In the first essay she affirms that there has always been a religious dimension to politics in America as there is in India. The conservative Christian churches openly campaigned for Bush and the Republican Party in the 2004 presidential elections.

The Hindutva of the BJP and the “Christiantva” of Republican Party/ Christian right have come under sharp criticism for their mixing religion with politics. After a persuasive discussion she comes to the conclusion that without a grounding in secular culture the governments chosen by the people, for the people and of the people will, “end up stifling the people in the name of God”.
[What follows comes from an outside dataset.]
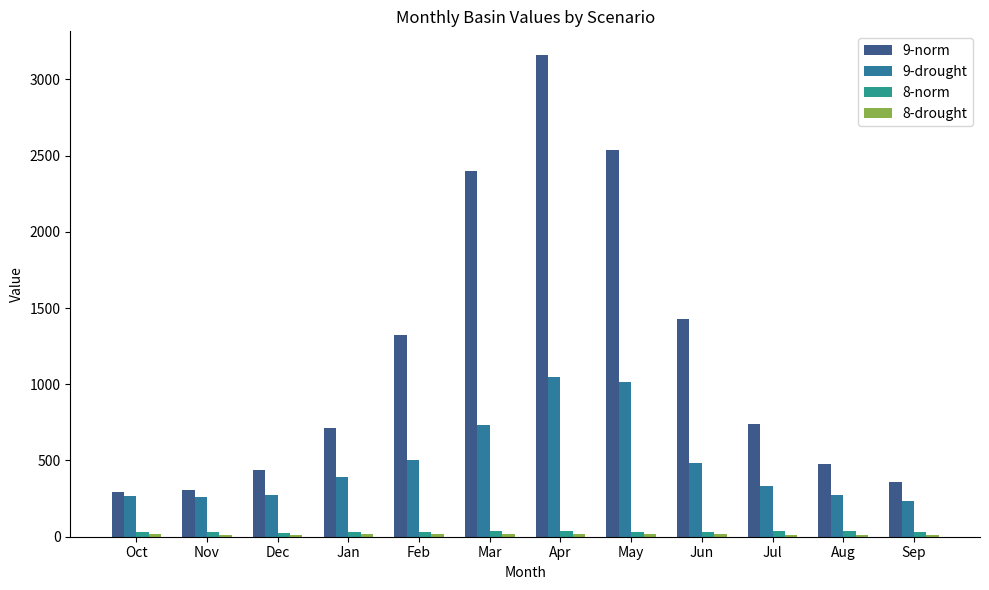

How many distinct data groups are displayed?

4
The second essay is about the propensity of Hindus to lend religious colour to any and every movement, whether it is for water conservation, social forestry, or AIDS awareness. She sees danger in the emerging nexus between the Hindu nationalists and the non-pagan elements of the European New Right. In the third essay, she deprecates the Hindus of a higher order to accept without questioning the authority of the Vedas. The book is eminently readable and fit for scholarly debate. One cannot however resist raising the question as to why she has singled out the BJP for criticism, while sparing the pseudo secular party, which ruled the country for over 4 decades, masquerading all the while as a secular party, which in actuality was mixing religion with politics for electoral gains.